◆ **The problem**: In the account of the Dousland garden, how far is Dartmoor from the garden?

◆ **Text extract**:

(begin)

Robert Powell and Jane Emberson

Dousland, near Yelverton

Establishing patches of meadow and other habitats in a garden in west Devon brings in the wildlife

My wife and I live at the edge of a housing estate in Dousland, near Yelverton, west Devon.  The garden (excluding the house and garage) is about 400 m2.  The field across the road is bordered, fortunately, by quite a good hedge.  The elevation is 210 m, and Dartmoor is about 500 m away.

We have been living there since late 2010, arriving from Australia, where I had lived all my life, and my wife for most of her adult life.  We love wild plants, and grew the local native species in our Australian garden. We set out to do the same when we came to live in Devon.

Our chief priorities for our garden were the local native plants and the invertebrates they support.  We kept three native trees (rowan and hawthorn), a few square metres of lawn (in which we’re encouraging wild plants to grow), and a well established non-native hedge along our western boundary.

(end)

◆ **Dataset content**:
(begin)

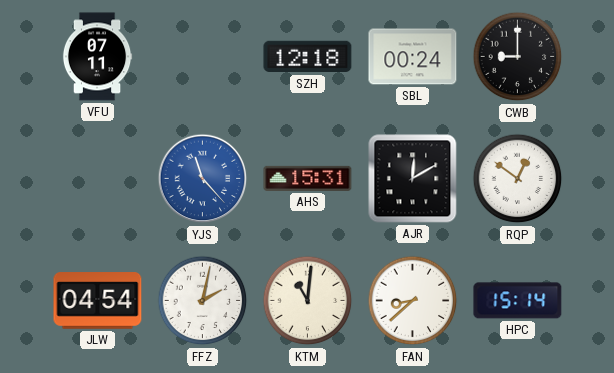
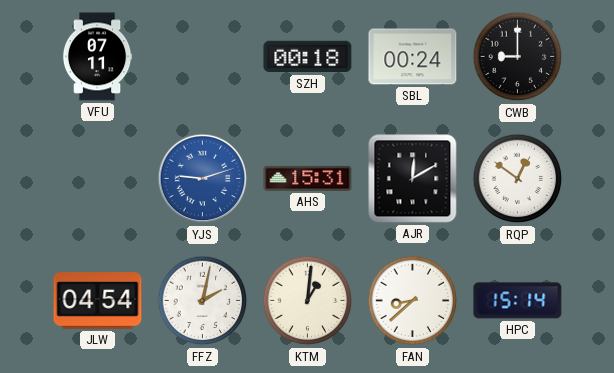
SZH: 12:18 -> 00:18
YJS: 11:23 -> 9:12
KTM: 11:01 -> 1:01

(end)

◆ **Answer**: About 500 m.